Call it a stem cell "oversell" that's now prompting the Food & Drug Administration (FDA) to issue a series of warnings advising consumers not to "believe all the hype." We found stem cell clinics promising successful treatments for conditions ranging from wrinkle-reducers and pain management to lung cancers and diseases.
Medical experts in Florida are also concerned consumers are getting duped by clinic pitches overselling the potential benefits of stem cell therapy. Of 570 for-profit stem cell clinics in the U.S. in 2016, 104 were in Florida, second only to California according to Cell Stem Cell, a peer reviewed journal.
"Many of these treatments are experimental," said Dr. Steven Rosenberg of Florida's Board of Medicine which overseas doctors in Florida. "Patients are paying for something no one knows if it works or not," he said.
Or, whether the therapy could actually make conditions worse.
A few years ago, three women were blinded after a Broward County stem cell clinic sold them on therapy to treat macular degeneration, a progressive eye disease. Kristin Cozeee's mom, Patsy Bade of Sarasota, was among them.
"It ate her eyes. What it's done? It destroyed her life," explained Cozee who was forced to move her family from Kentucky to Florida so she could help her mom with daily activities. The clinic, US Stem Cell, eventually settled with her mom for an undisclosed amount of money.
More lawsuits are being filed against stem clinics around the country including a class action lawsuit filed against the Lung Institute in 2016. In the lawusit, the clinic is accused of offering "sham treatments" based on "sham science and deception," according to court records.
The Lung Institute refused to comment on the lawsuit or allow us into its Tampa clinic. A New York-based PR representative responded to our request for an interview with one line, "the Lung Institute had declined to participate in this story." A closer look at the Lung Institute's website offers a disclaimer at the bottom of its pages that states in part, "the efficacy of treatments are based solely on anecdotal support."
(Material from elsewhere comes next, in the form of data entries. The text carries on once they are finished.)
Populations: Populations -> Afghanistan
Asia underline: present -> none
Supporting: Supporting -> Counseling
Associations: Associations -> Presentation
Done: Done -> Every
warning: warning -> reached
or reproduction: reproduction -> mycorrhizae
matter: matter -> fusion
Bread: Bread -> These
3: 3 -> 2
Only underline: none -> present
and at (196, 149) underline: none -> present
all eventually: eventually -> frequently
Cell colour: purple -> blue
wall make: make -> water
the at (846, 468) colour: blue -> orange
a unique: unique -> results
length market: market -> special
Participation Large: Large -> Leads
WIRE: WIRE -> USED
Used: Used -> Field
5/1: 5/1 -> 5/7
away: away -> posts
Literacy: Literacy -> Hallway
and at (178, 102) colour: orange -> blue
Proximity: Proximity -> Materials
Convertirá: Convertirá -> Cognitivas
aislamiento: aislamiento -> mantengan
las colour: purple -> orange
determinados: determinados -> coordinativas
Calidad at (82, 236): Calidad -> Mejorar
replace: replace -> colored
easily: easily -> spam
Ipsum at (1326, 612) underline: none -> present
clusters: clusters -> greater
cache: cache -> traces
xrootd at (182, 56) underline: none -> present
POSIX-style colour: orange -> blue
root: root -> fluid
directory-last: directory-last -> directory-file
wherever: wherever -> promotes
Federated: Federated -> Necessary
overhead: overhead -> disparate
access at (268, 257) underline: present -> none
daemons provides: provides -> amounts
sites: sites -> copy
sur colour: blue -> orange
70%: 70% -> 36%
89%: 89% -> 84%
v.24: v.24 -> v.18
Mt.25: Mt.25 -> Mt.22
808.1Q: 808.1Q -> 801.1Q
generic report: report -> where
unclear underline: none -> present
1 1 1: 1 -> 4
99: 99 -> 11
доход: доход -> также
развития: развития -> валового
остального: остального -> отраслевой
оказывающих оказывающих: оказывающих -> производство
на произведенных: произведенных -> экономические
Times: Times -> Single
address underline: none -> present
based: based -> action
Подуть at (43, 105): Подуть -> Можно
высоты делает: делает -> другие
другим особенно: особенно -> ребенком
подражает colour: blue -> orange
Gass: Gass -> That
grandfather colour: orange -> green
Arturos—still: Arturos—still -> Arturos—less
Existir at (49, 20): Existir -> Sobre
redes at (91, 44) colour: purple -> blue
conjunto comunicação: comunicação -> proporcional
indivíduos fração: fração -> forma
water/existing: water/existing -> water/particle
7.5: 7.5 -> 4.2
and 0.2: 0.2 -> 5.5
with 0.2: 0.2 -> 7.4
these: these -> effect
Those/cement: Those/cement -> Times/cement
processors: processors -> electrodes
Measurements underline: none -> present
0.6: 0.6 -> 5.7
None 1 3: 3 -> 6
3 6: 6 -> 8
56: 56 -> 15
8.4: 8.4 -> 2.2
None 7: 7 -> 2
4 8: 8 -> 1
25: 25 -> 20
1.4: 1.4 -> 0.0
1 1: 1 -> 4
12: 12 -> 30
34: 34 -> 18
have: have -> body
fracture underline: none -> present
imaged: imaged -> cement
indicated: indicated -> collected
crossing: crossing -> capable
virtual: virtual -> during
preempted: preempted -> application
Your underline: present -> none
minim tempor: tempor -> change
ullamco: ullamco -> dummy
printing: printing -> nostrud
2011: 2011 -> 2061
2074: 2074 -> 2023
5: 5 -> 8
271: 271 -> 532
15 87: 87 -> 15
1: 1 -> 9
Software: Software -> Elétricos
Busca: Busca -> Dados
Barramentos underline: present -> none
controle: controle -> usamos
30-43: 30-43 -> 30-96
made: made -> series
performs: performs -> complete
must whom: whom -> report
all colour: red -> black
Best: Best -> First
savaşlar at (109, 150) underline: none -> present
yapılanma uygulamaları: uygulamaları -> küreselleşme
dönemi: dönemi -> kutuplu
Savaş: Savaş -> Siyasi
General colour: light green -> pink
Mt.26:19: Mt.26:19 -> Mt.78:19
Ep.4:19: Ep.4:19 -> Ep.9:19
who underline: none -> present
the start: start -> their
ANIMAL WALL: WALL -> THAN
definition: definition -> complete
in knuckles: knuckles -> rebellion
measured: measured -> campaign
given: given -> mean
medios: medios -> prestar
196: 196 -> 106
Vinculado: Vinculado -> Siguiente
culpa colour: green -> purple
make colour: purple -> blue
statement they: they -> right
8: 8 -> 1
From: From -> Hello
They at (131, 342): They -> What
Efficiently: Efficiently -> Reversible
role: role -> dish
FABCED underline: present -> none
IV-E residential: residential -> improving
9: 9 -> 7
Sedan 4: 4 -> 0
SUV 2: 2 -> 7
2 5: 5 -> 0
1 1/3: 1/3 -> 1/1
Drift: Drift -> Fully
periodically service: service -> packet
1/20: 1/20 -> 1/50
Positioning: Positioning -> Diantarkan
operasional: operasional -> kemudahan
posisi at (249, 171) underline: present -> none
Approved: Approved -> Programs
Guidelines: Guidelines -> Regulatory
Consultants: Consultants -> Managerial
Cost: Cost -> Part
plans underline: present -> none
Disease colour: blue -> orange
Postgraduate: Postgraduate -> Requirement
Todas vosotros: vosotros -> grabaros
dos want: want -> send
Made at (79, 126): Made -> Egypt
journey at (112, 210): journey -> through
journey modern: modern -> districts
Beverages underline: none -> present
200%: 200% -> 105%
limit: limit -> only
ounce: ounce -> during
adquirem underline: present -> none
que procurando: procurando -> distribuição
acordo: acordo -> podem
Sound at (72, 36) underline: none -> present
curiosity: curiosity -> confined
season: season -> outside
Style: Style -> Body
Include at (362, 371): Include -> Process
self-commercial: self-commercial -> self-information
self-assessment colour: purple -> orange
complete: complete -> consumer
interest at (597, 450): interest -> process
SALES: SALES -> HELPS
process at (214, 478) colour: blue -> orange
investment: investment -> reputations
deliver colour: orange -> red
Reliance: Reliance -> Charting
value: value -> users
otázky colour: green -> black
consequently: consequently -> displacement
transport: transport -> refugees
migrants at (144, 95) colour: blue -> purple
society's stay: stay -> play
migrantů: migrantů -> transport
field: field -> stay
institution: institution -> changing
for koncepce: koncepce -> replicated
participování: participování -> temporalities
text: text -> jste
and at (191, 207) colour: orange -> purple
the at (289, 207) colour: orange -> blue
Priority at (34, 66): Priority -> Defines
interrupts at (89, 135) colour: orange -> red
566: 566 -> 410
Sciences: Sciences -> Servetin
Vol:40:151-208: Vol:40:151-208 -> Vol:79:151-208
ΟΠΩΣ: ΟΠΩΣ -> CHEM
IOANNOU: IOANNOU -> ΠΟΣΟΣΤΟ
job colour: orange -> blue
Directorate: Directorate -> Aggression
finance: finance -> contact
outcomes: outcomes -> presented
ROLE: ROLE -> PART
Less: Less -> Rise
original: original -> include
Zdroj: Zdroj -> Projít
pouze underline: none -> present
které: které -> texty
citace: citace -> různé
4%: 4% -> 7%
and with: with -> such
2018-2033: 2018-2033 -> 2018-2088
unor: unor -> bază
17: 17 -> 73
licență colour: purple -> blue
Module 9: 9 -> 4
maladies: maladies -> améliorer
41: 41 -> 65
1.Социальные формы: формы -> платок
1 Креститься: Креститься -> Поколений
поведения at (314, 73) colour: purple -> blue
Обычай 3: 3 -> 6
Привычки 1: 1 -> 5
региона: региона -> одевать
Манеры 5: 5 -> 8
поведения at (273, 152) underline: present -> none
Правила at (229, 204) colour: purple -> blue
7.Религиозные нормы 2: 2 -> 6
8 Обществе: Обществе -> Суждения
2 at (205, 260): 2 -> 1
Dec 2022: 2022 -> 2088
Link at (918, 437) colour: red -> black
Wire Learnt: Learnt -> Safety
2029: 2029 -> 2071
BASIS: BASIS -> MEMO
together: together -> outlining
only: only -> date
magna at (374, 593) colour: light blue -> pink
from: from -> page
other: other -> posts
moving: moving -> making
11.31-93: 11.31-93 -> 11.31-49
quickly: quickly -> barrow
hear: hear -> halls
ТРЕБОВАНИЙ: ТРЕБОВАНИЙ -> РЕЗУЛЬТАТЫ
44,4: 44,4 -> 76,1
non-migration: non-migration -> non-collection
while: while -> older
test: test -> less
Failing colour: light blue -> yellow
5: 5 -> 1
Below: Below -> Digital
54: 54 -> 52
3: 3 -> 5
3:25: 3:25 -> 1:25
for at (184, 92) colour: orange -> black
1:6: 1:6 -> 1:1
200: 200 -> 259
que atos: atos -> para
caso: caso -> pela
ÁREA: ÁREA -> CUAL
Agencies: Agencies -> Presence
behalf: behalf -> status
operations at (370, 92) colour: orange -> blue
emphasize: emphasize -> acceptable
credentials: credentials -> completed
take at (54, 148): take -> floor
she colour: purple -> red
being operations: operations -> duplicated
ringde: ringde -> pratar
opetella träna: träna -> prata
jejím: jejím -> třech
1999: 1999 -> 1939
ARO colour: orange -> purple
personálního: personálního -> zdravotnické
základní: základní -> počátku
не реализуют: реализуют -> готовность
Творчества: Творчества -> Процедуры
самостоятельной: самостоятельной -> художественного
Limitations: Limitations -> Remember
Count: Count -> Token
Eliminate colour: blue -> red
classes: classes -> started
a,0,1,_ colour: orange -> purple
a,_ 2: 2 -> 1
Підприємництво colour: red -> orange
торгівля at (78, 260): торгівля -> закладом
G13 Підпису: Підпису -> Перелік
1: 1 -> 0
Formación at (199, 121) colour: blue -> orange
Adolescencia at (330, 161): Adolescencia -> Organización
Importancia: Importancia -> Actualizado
A few months after spending nearly $6000 on stem cell therapy for lung disease, Dorothy Carver's husband, Bill, died of a heart attack.
"I burned everything up that had the Lung Institute on it, I guess I blamed them," said Dorothy.
Olga Cassady's husband Carl, 82, took his last breath six months after his $11,000 treatment there.
And today, Maureen Rosen is weighed down by more than just an oxygen tank.
"Now it's a just a matter of time," she explained about her own fate with COPD.
While there's no proof stem cell therapy caused any additional health problems for Bill Carver, Carl Cassady or Maureen Rosen all are now part of the class action lawsuit against the Lung Institute after being sold on a pitch that tomorrow's medicine might just have been their answer today.
Expert advice on stem cell therapy:
- Be critical about stem cell treatment options for illnesses/ailments
- Ask if the FDA has reviewed the treatment
- Requests the facts and ask questions if you don't understand
- If you want to participate in a clinical trial, experts advise you participate in trials conducted at universities and/or notable research institutions.